This week I’m going to borrow a devotional from one of my daily readings.
“Dr. Victor Frankl, the bold, courageous Jew who became a prisoner during the Holocaust, endured years of indignity and humiliation by the Nazis before he was finally liberated.
At the beginning of his ordeal, he was marched into a Gestapo courtroom, His captors had taken away his home & family, his cherished freedom, his possessions, even his watch and wedding ring.
They had shaved his head and stripped his clothing off his body. There he stood before the German high command, under the glaring lights being interrogated and falsely accused. He was destitute, a helpless pawn in the hands of brutal, prejudiced, sadistic men. He had nothing. NO, that isn’t true, He suddenly realized there was one thing no one could ever take from him-just one. Do you know what it was?

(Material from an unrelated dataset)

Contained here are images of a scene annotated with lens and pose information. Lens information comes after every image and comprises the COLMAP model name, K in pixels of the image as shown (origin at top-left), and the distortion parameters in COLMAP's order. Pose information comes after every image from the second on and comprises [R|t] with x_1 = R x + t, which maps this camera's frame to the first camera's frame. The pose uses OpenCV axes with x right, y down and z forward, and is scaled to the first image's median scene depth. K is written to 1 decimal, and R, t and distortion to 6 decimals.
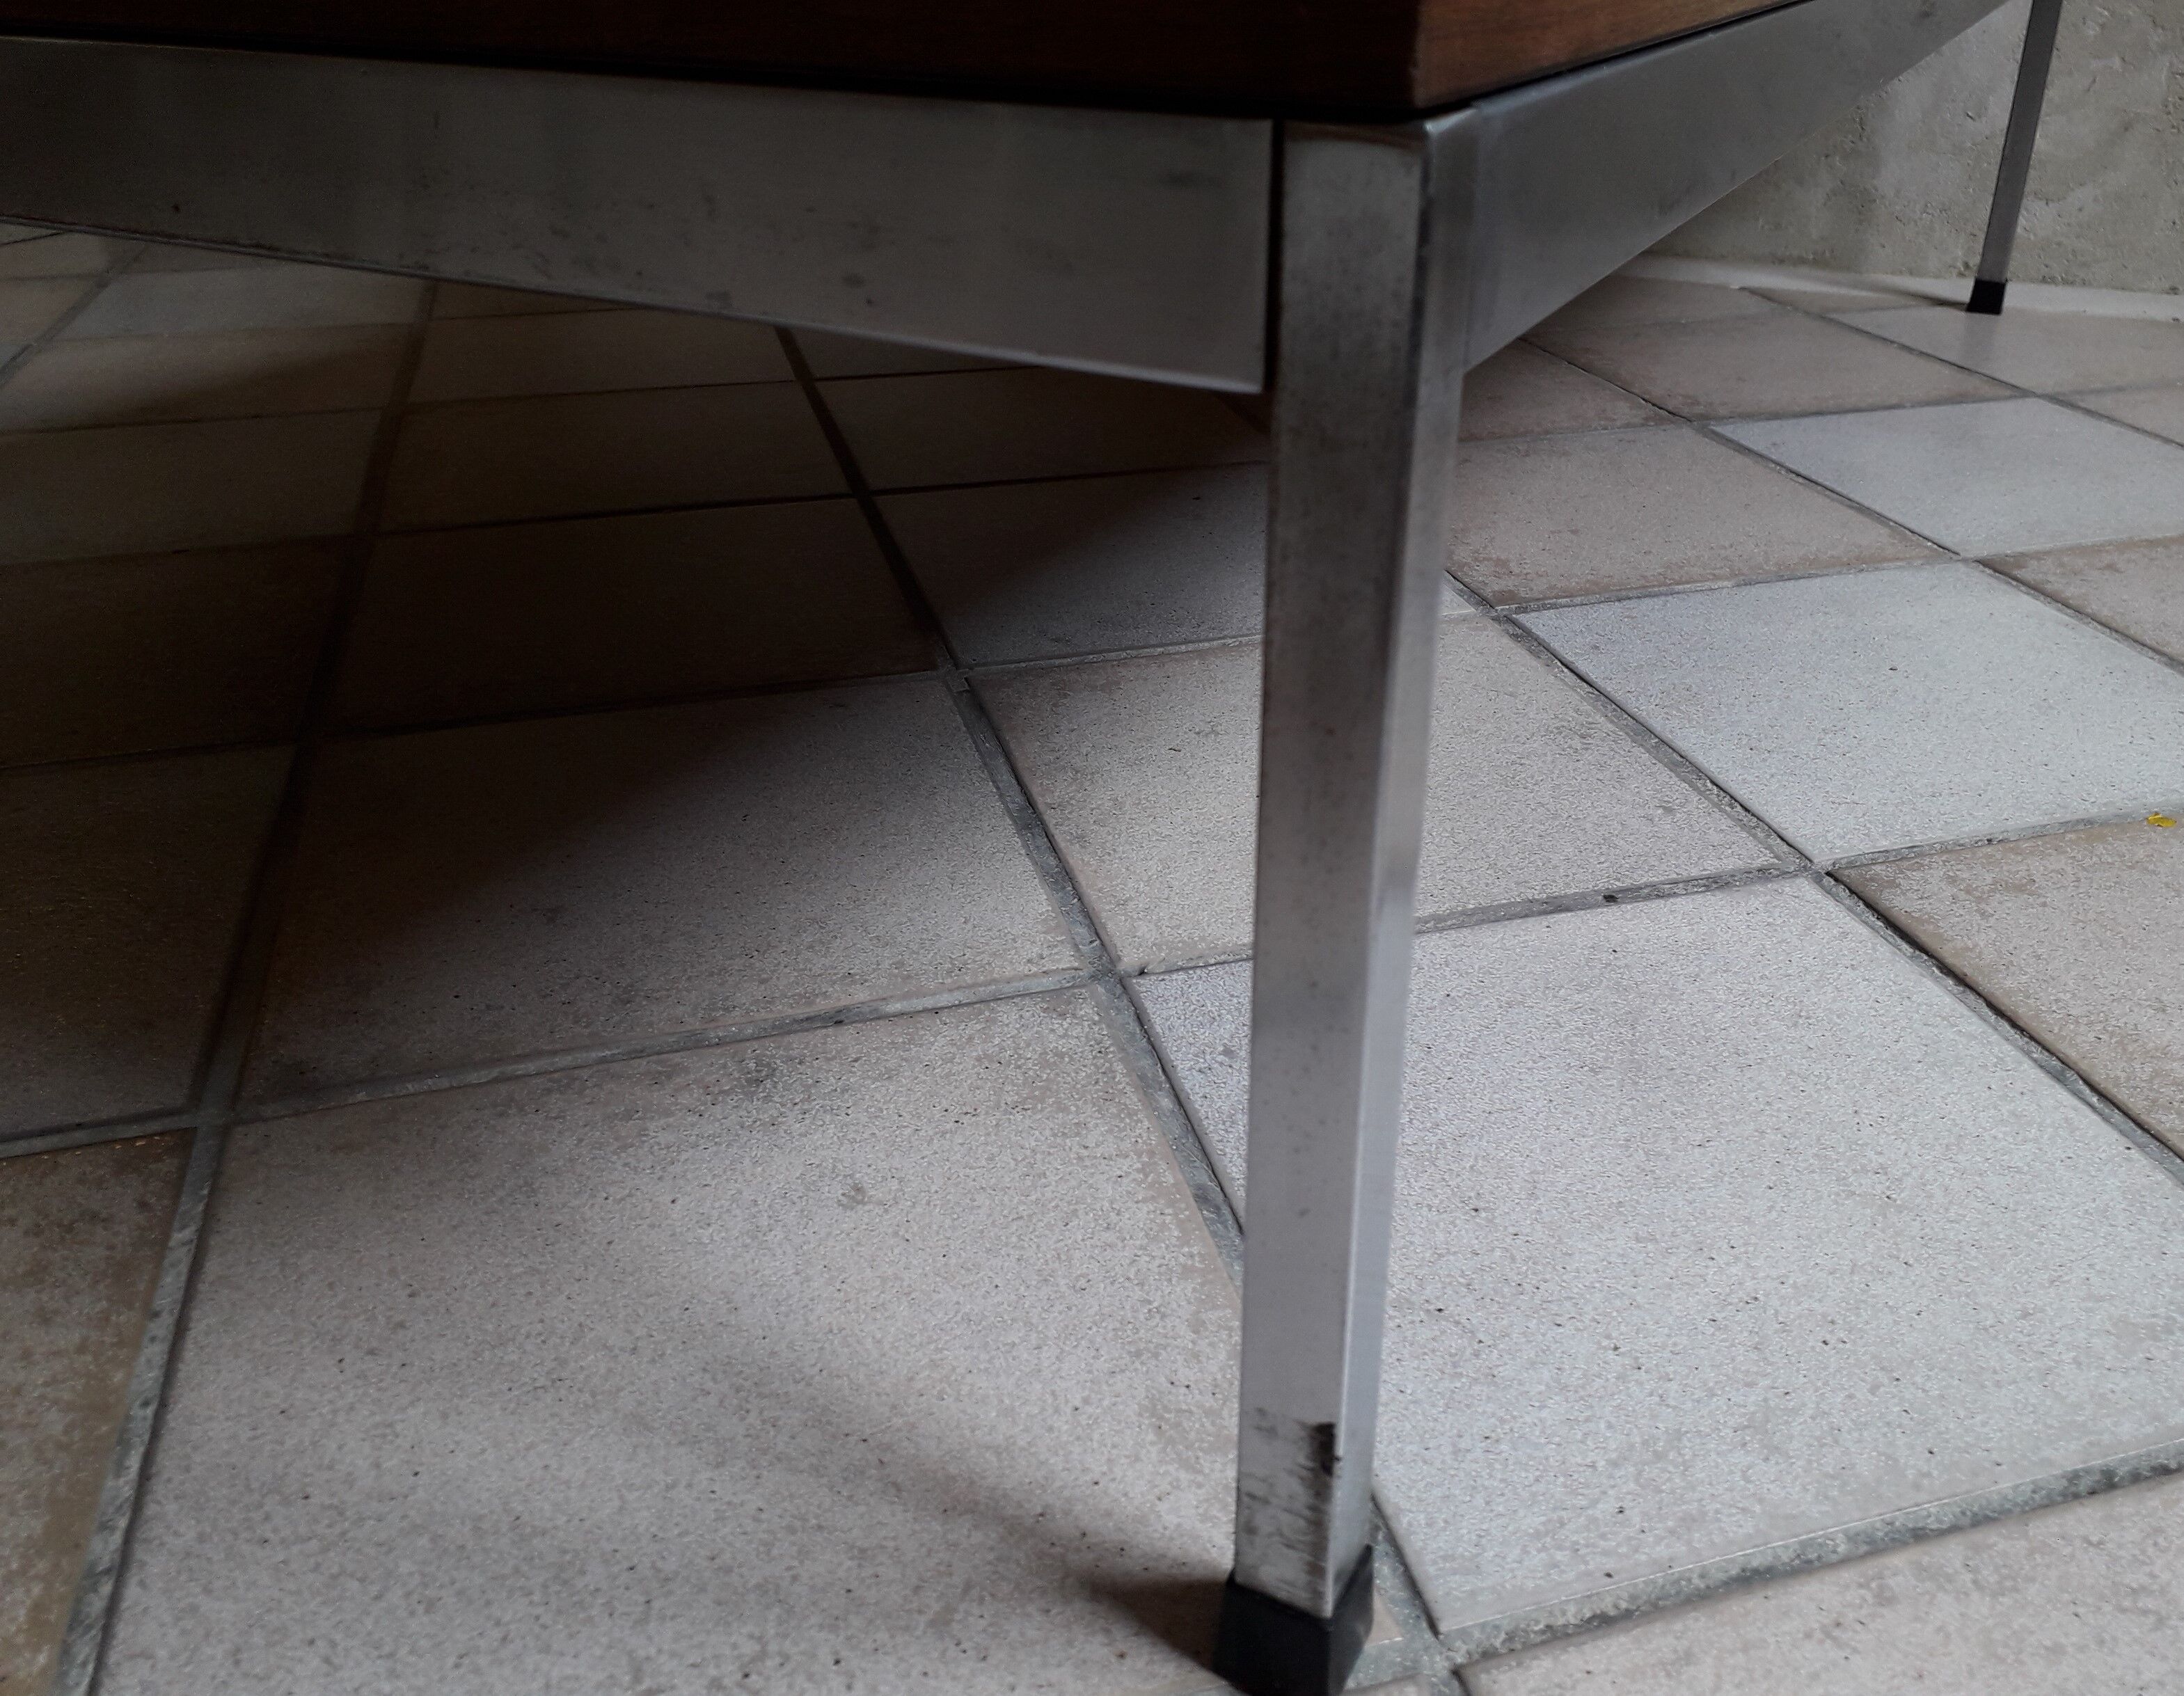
lens RADIAL K [[1908.0, 0, 1101.8], [0, 1908.0, 929.4], [0, 0, 1]] dist [0.137511, -0.359804]
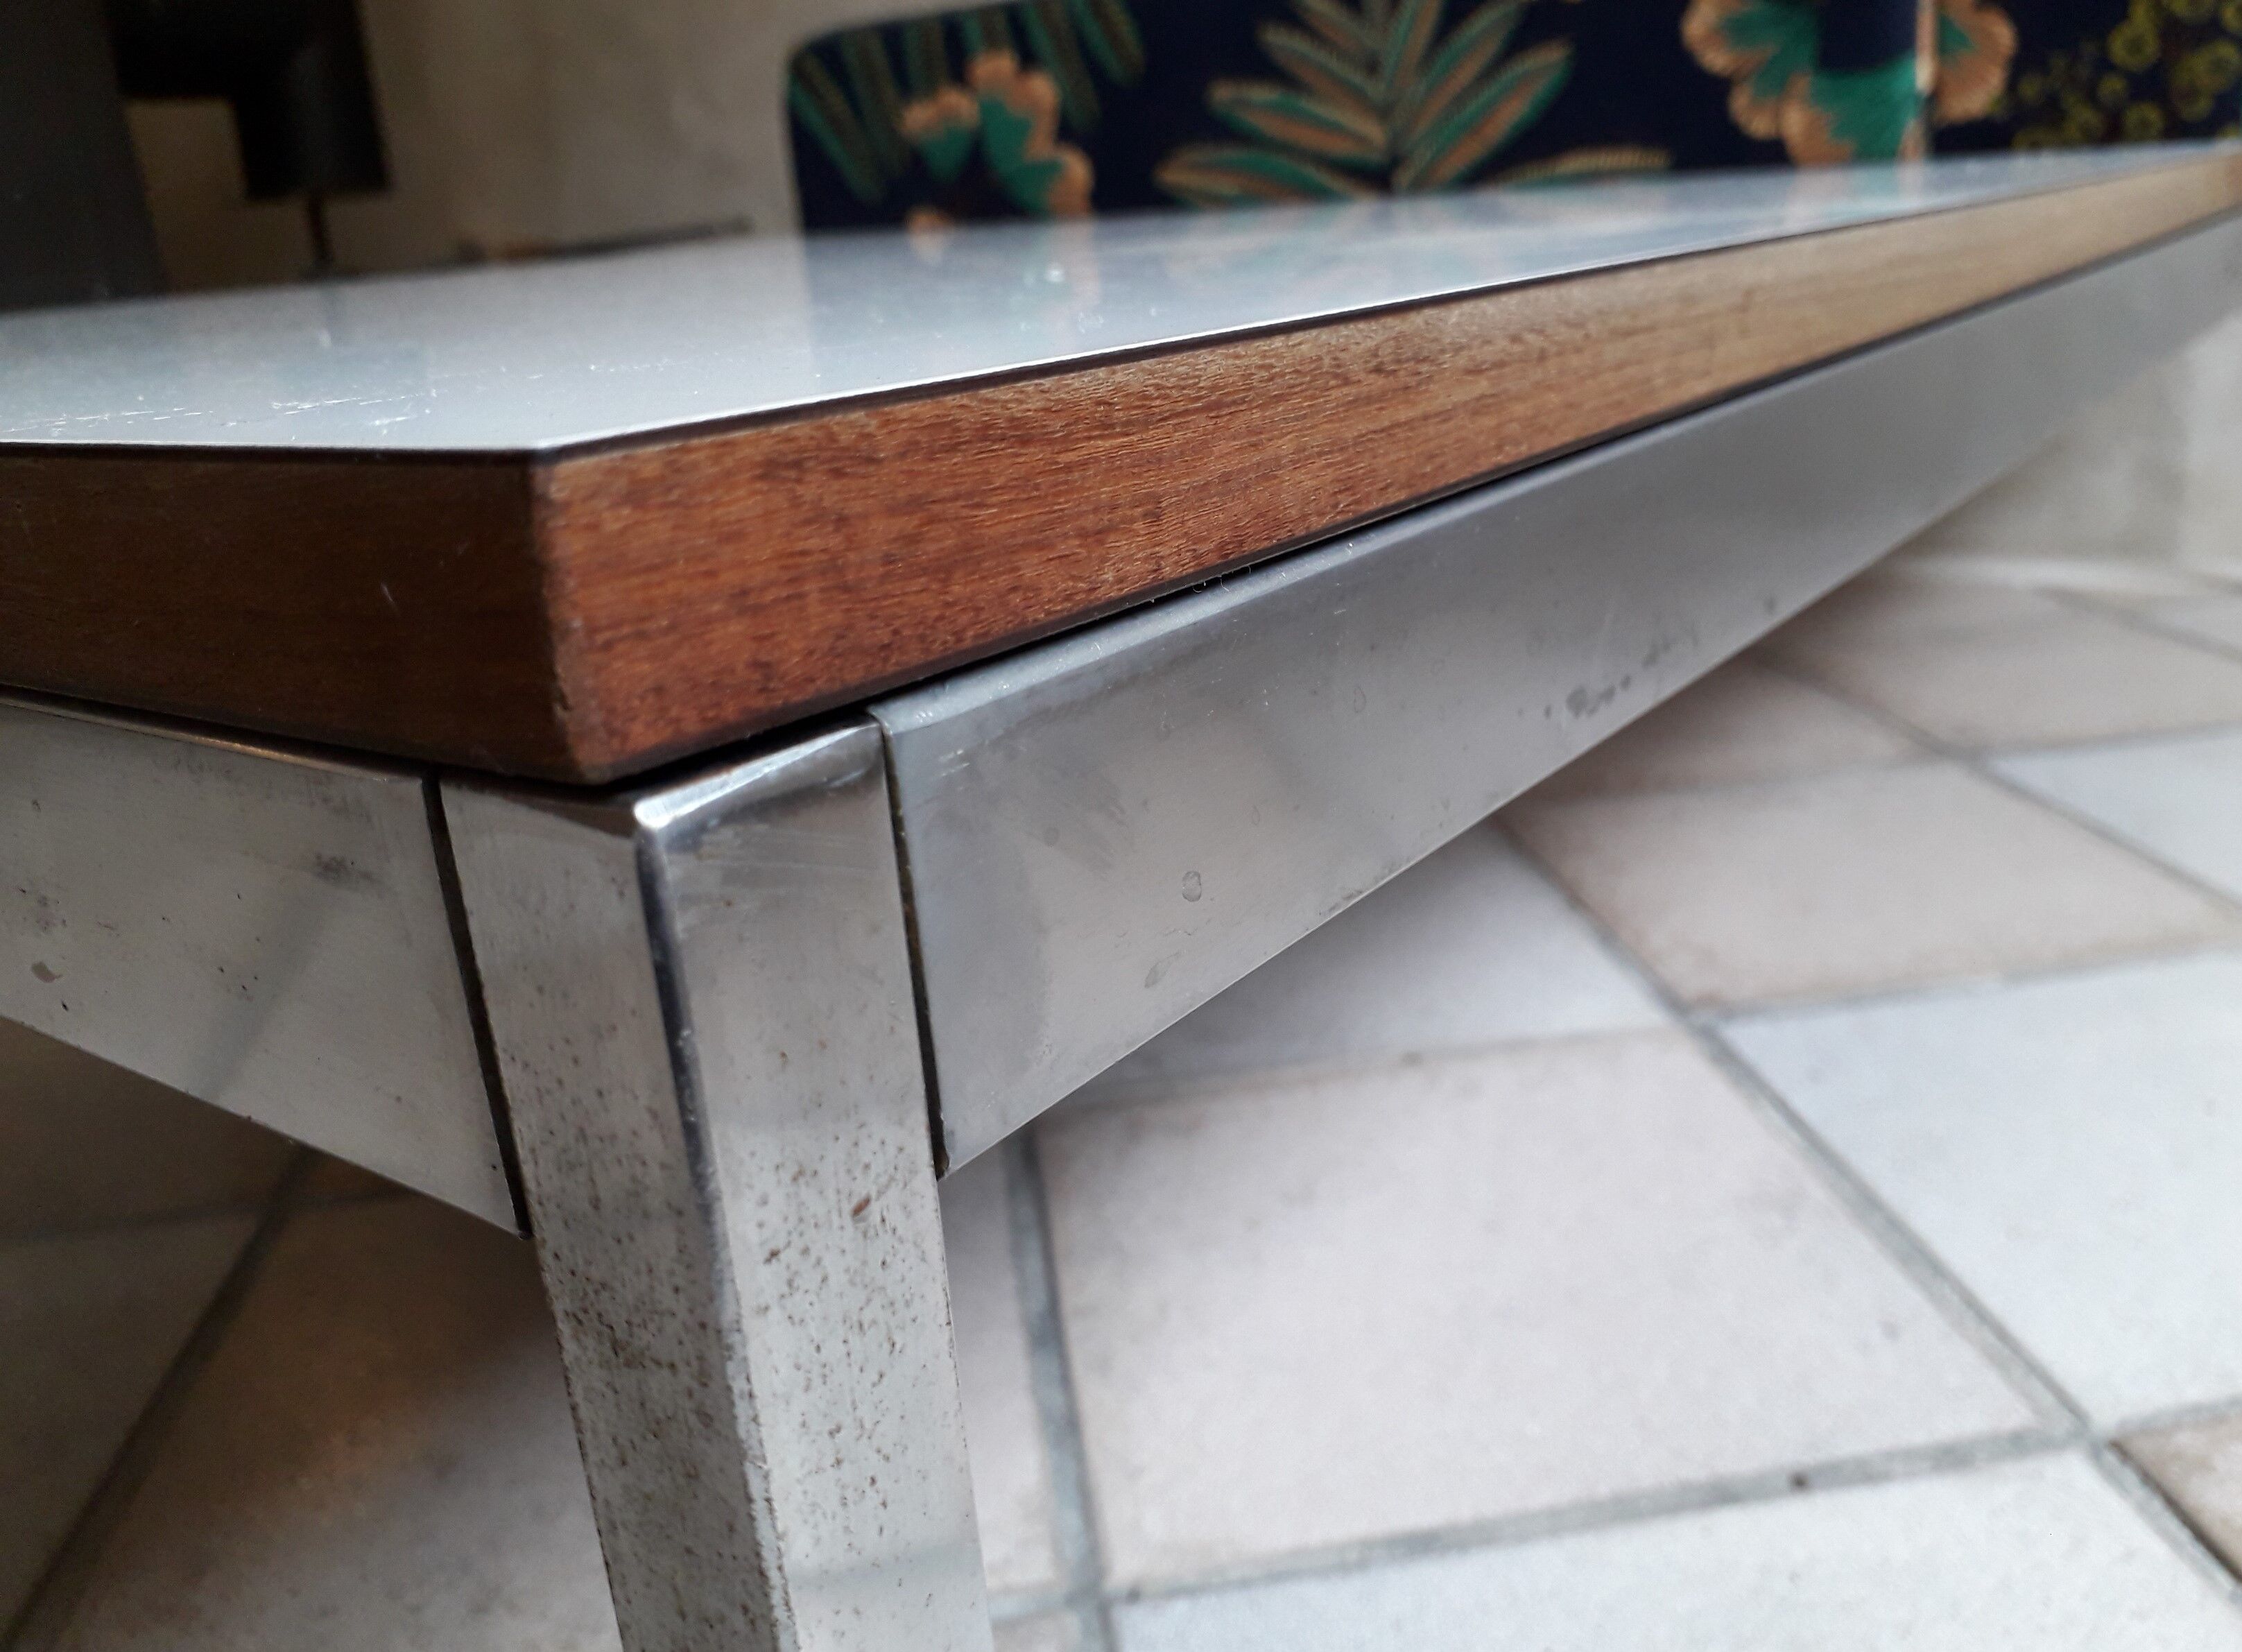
lens RADIAL K [[1969.4, 0, 1119.4], [0, 1969.4, 854.5], [0, 0, 1]] dist [-0.034103, -0.008023]
pose [[0.986721, -0.023634, -0.160695, 0.138841], [-0.004883, 0.984594, -0.174788, -0.121847], [0.162350, 0.173252, 0.971404, 0.207551]]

Dr. Frankl realized he still had the power to choose his own attitude. No matter what anyone would ever do to him or regardless of what the future held for him, the attitude choice was his to make. Bitterness or forgiveness, To give up or to go on. Hatred or hope. Determination to endure or the paralysis of self-pity.
Words can never adequately convey the incredible impact of our attitude toward life, or anything else for that matter. The longer I live the more convinced I become that life is 10% what happens to you and 90% how you respond to it.

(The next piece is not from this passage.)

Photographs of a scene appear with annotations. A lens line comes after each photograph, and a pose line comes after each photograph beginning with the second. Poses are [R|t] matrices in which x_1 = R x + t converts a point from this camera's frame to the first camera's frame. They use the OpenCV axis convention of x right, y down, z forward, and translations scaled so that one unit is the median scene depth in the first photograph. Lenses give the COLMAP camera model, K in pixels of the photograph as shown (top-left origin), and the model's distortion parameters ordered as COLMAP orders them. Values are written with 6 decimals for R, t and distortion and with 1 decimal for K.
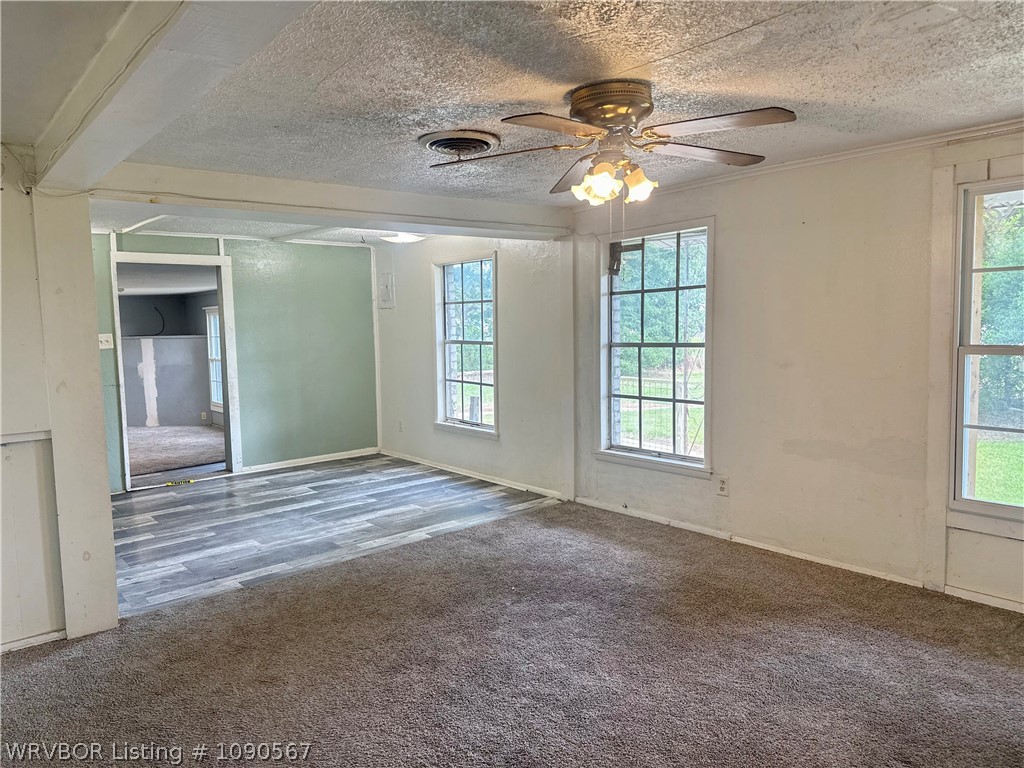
lens RADIAL K [[718.4, 0, 519.0], [0, 718.4, 381.4], [0, 0, 1]] dist [0.005919, -0.012706]
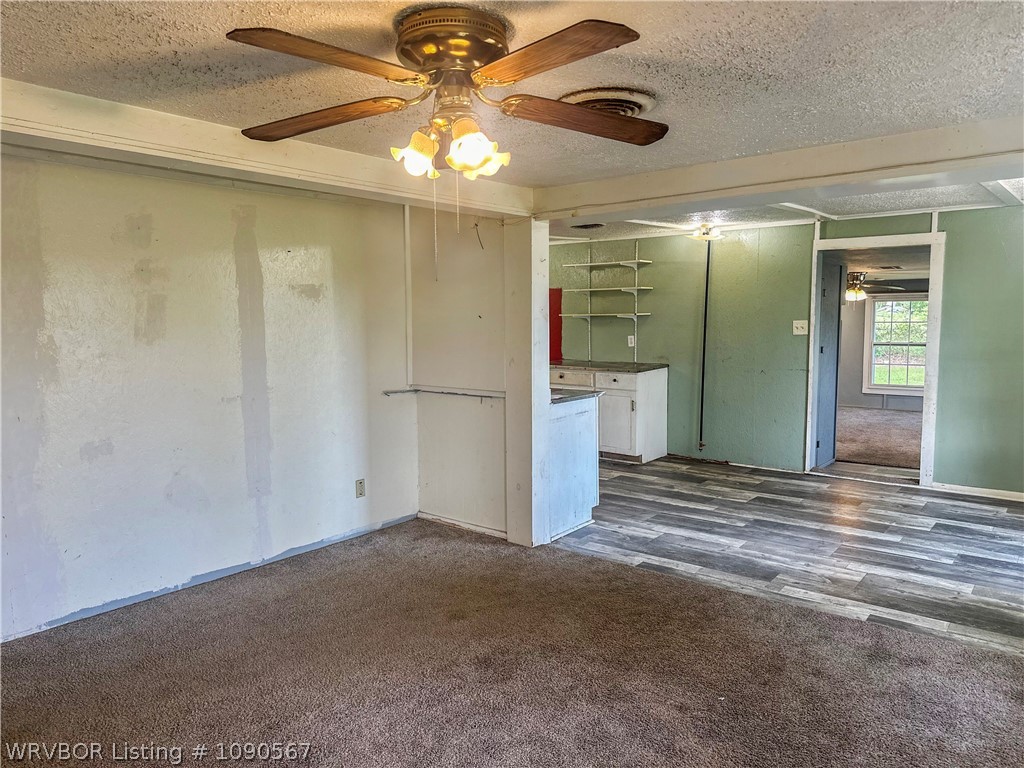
lens RADIAL K [[718.4, 0, 518.5], [0, 718.4, 383.0], [0, 0, 1]] dist [0.005919, -0.012706]
pose [[0.174106, 0.117993, -0.977632, 0.497373], [-0.079030, 0.991267, 0.105565, -0.068016], [0.981550, 0.058882, 0.181911, 0.520326]]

The single most significant decision we can make on a day-to-day basis is our choice of attitude. It is more important than the past, education, bankroll, successes or failures, fame or pain, what other people think of us or say about us, our circumstances or our position. Attitude is what keeps us going or cripples our progress. It alone can fuel our fire or assault our hope. When our attitudes are right, there is no barrier too high, no valley too deep, no dream to extreme or challenge to great.
Yet we must admit that we spend more of our time concentrating and fretting over the things that can’t be changed than we do giving attention to the one that remains, our choice of attitude.

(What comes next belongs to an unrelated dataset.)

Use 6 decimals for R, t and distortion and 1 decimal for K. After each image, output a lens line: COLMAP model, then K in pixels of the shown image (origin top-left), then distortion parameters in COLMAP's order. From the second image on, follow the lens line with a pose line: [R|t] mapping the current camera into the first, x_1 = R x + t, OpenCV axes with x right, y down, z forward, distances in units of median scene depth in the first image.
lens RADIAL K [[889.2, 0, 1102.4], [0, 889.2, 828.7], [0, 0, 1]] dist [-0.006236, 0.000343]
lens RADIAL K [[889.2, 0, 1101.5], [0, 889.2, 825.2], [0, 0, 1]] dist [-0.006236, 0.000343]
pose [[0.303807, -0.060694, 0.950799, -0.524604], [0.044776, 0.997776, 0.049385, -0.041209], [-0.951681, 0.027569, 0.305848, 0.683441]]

Stop and think about some of the things that suck up our attention and energy, all of them inescapable (and occasionally demoralizing).”
So keeping Dr. Frankl in mind. What do we use our time doing? Suffering from an attitude of worry, doubt, distrust, criticism, and any other issues we have no control over? I hope not.
As Christians we need to focus our Life on Christ and the comfort He gives through our Faith and Trust in Him. Let’s make sure our attitude and behavior towards others is based on our Christian Faith and principles.
If there is any doubt or distrust in our life then Prayer is the answer and our Faith should be something we depend on everyday.
If our attitude is one of faith and trust then the other useless attitudes will have no room in our lives.
Loving each other and Christ, with the same devotion as Paul, will ensure our daily attitudes are constructive not destructive.
God’s richest blessing on each of you.